• _Excerto_
○ ○ ○

As reações negativas vistas nas redes sociais angolanas reduzem-se a lugares-comuns que ignoram os méritos concretos da lei e os problemas estruturais que ela visa resolver, nomeadamente: a proliferação de pseudoigrejas (bizambi-zambi), a comercialização da fé e o extremismo religioso.
1. Controlo da proliferação de pseudoigrejas
No jornal DW África, de agosto de 2024, materia conta mais de 2.000 igrejas informais no país, 80 % localizadas em Luanda. Muitos líderes jovens, sem formação, exploram crentes vulneráveis. Sendo que um relatório da Assembleia nacional conta mais de 1.100 Igrejas reconhecidas e 827 aguardando reconhecimento, com média de cinco igrejas por quarteirão em Luanda.
A proposta ataca o problema da multiplicação desordenada de igrejas por dois caminhos fundamentais:
Primeiro, ao estabelecer critérios mínimos para o funcionamento de cultos religiosos (proibição de cultos em quintais, exigência de templos adequados) e para o exercício do pastorado (exigência de formação superior). Essa medida corrige o vácuo atual, onde bastam dois versículos e carisma para se proclamar líder espiritual. A crítica feita por alguns protestantes de que tais medidas violam a liberdade religiosa ignora a própria tradição protestante, que sempre pressupôs a leitura bíblica letrada e informada, não um exercício anárquico da fé.
Segundo, a lei propõe a extinção de denominações religiosas que se dividam por conflitos de liderança. Hoje, disputas internas entre líderes geralmente terminam na fundação de novas igrejas, com justificações teológicas superficiais para disfarçar brigas por poder e recursos. Isso tem contribuído para o caos espiritual e organizacional — como se verifica, por exemplo, no caso da Igreja universal e da existência das diversas igrejas surgidas de divisões.
Ao prever a dissolução automática das denominações em conflito, a nova lei cria um incentivo para que os impasses sejam resolvidos por mediação — pois, neste novo quadro, ambas as alas perdem o estatuto legal se não encontrarem consenso.
2. Combate à comercialização da fé
Ao exigir que as igrejas operem exclusivamente como entidades sem fins lucrativos, a nova lei permitirá auditorias das suas contas — um passo vital para coibir abusos financeiros que hoje correm impunes.
Exemplo flagrante é o da Igreja Universal do Reino de Deus (IURD) em Angola, cuja direção acumulou quase 1 bilhão de dólares em donativos, parte dos quais tentou repatriar para o Brasil. A denúncia foi amplamente divulgada por antigos membros e líderes, com cobertura da imprensa. Relatos também mencionam imposição de vasectomias a pastores e controle rígido das finanças pelos dirigentes estrangeiros, em claro abuso da confiança dos fiéis. ===
Com a nova lei, casos como este poderão ser alvo de sanções, auditorias ou até perda do reconhecimento jurídico.
3. Prevenção ao extremismo e seitas perigosas
Outro mérito da lei é a exigência de que uma denominação religiosa só seja reconhecida se possuir presença física (templo) em todas as 21 províncias. Essa medida visa prevenir a formação de seitas isoladas com comportamentos perigosos — como foi o caso do autoproclamado “profeta” José Julino Kalupeteka, cujo culto isolacionista terminou na morte de agentes da polícia em 2015 e na sua condenação por homicídio e associação criminosa.

○ ○ ○

• _Dados fornecidos_
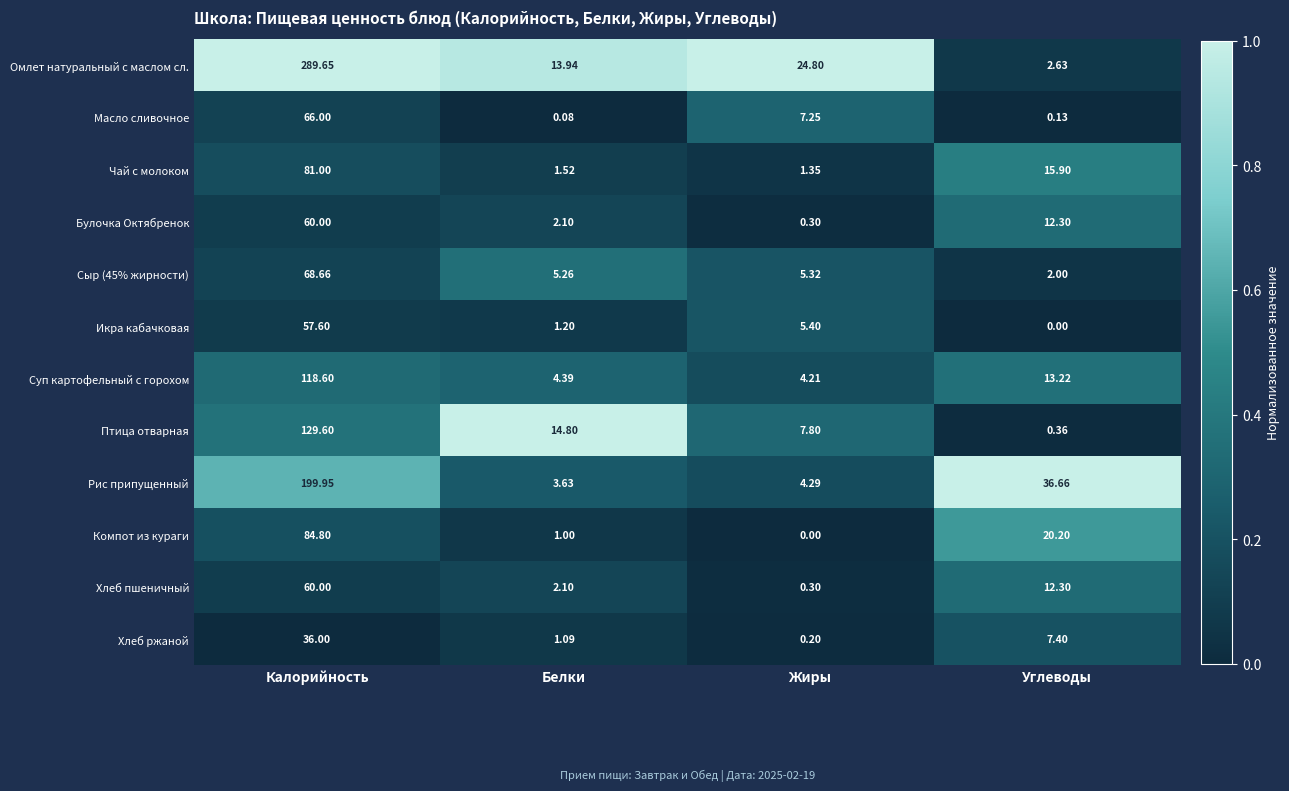

Which series changed the most between Белки and Жиры?

Омлет натуральный с маслом сл.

○ ○ ○

Copie fielmente o trecho do excerto sobre a lei angolana das igrejas, começando nas palavras que contêm "2. Combate à" e parando logo depois de "hoje correm impunes.". A listagem apresentada constitui material à parte, sem relação com o excerto.

• _Resultado da tarefa_
2. Combate à comercialização da fé
Ao exigir que as igrejas operem exclusivamente como entidades sem fins lucrativos, a nova lei permitirá auditorias das suas contas — um passo vital para coibir abusos financeiros que hoje correm impunes.